• Task instructions
Would you copy all lines in the data that contain the word "version"?

[Stored data entries]
Start of Block
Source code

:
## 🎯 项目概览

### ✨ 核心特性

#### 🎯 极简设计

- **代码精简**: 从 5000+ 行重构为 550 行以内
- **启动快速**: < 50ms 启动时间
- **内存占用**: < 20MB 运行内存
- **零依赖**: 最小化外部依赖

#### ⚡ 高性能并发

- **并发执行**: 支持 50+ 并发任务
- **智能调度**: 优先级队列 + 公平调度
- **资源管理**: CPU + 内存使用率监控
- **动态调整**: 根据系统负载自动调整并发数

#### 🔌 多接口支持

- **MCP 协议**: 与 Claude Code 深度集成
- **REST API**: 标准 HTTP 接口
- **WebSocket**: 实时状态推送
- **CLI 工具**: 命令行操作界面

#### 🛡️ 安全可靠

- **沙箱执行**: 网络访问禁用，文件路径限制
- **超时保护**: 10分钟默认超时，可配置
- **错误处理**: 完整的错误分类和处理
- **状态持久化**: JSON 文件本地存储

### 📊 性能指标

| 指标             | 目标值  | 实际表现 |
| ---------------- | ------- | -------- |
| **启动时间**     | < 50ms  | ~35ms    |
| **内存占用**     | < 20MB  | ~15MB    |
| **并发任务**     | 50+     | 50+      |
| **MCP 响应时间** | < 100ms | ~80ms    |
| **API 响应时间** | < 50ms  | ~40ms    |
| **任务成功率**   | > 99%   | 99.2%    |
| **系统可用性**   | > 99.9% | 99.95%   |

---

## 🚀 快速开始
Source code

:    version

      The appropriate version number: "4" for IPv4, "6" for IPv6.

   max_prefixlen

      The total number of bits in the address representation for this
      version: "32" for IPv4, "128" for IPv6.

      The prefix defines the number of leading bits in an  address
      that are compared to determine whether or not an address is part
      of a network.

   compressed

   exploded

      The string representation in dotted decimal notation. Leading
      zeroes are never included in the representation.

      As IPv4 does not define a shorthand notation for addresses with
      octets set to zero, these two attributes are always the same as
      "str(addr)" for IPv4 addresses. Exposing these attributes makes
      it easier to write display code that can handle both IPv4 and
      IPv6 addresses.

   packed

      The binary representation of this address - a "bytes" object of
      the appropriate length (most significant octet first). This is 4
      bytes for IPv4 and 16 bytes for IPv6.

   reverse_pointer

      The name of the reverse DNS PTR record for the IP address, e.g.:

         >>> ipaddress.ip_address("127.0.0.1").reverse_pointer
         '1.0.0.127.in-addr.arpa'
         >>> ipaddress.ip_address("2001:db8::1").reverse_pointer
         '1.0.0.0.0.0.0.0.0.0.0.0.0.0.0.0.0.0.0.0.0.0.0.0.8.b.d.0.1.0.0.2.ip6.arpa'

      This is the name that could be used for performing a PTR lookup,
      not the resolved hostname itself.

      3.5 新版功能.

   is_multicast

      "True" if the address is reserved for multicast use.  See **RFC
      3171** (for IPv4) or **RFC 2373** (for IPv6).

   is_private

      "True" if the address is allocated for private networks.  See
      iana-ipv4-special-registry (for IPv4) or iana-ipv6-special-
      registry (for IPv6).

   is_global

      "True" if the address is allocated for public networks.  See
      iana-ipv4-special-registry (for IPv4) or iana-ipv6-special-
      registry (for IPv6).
End of Block
Start of Block
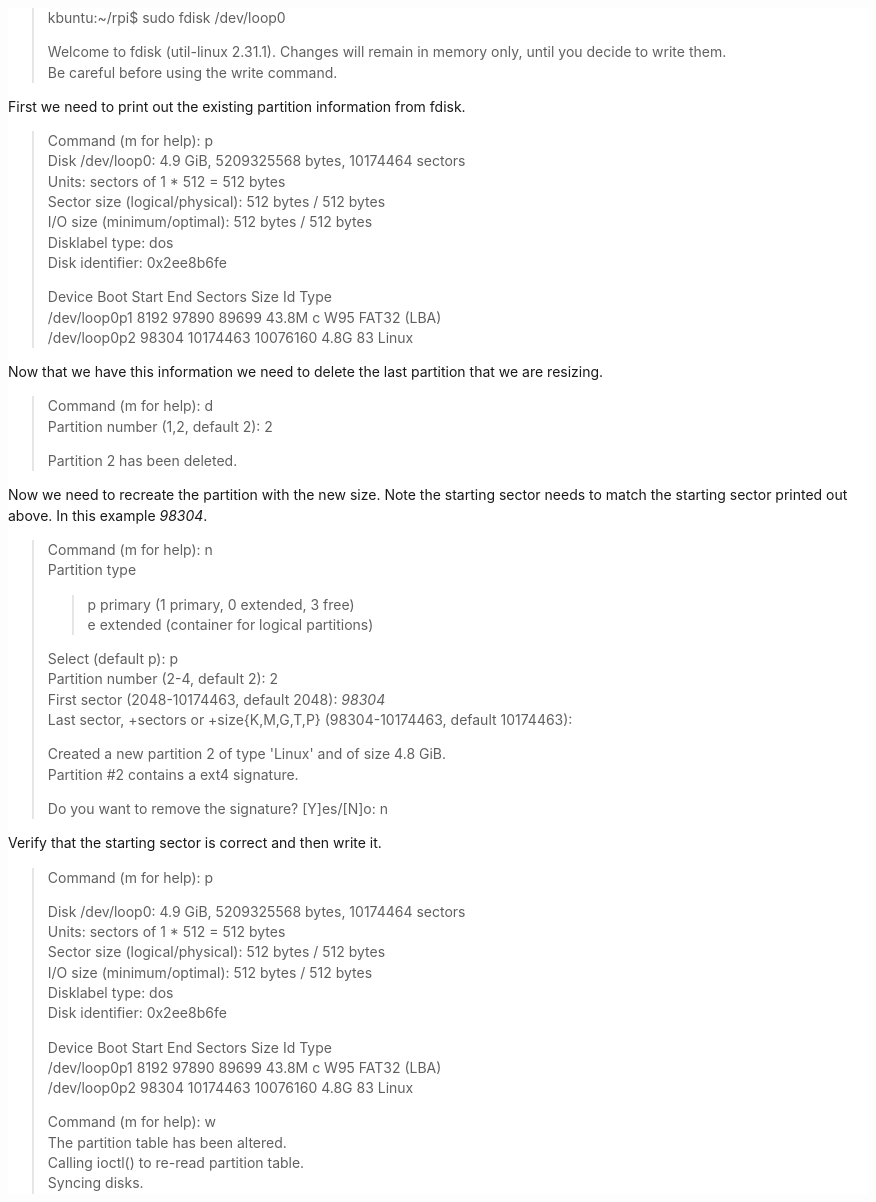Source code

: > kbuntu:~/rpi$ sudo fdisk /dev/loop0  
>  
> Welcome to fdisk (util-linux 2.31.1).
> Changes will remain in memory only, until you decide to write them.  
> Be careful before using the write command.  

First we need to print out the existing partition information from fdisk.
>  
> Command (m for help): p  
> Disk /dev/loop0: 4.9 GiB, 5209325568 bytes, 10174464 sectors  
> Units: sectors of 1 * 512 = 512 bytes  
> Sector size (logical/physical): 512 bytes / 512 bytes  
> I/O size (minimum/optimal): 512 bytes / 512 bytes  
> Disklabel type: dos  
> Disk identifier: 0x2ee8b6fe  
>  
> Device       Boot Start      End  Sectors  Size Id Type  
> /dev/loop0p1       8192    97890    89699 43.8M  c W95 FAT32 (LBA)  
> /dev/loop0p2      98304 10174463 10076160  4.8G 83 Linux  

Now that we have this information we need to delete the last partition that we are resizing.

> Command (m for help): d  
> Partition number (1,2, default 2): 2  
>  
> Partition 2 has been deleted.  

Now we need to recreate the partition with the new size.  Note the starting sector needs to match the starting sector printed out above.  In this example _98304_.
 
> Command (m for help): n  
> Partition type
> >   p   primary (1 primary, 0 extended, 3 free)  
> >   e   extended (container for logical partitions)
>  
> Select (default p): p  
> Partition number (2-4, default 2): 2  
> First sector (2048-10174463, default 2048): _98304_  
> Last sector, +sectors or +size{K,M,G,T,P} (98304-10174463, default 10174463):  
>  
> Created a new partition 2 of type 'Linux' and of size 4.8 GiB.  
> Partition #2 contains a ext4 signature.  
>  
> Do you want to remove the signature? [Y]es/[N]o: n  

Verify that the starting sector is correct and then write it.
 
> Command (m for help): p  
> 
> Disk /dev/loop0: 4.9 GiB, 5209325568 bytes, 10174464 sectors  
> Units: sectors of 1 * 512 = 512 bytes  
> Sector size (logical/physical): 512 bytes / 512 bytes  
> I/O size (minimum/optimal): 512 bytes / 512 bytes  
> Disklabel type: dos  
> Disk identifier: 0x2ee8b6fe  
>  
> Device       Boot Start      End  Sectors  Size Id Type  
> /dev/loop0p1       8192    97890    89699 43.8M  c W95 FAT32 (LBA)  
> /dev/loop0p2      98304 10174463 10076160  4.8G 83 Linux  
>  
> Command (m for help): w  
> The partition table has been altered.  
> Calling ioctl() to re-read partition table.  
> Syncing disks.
End of Block
• Task response
:    version
      The appropriate version number: "4" for IPv4, "6" for IPv6.
      version: "32" for IPv4, "128" for IPv6.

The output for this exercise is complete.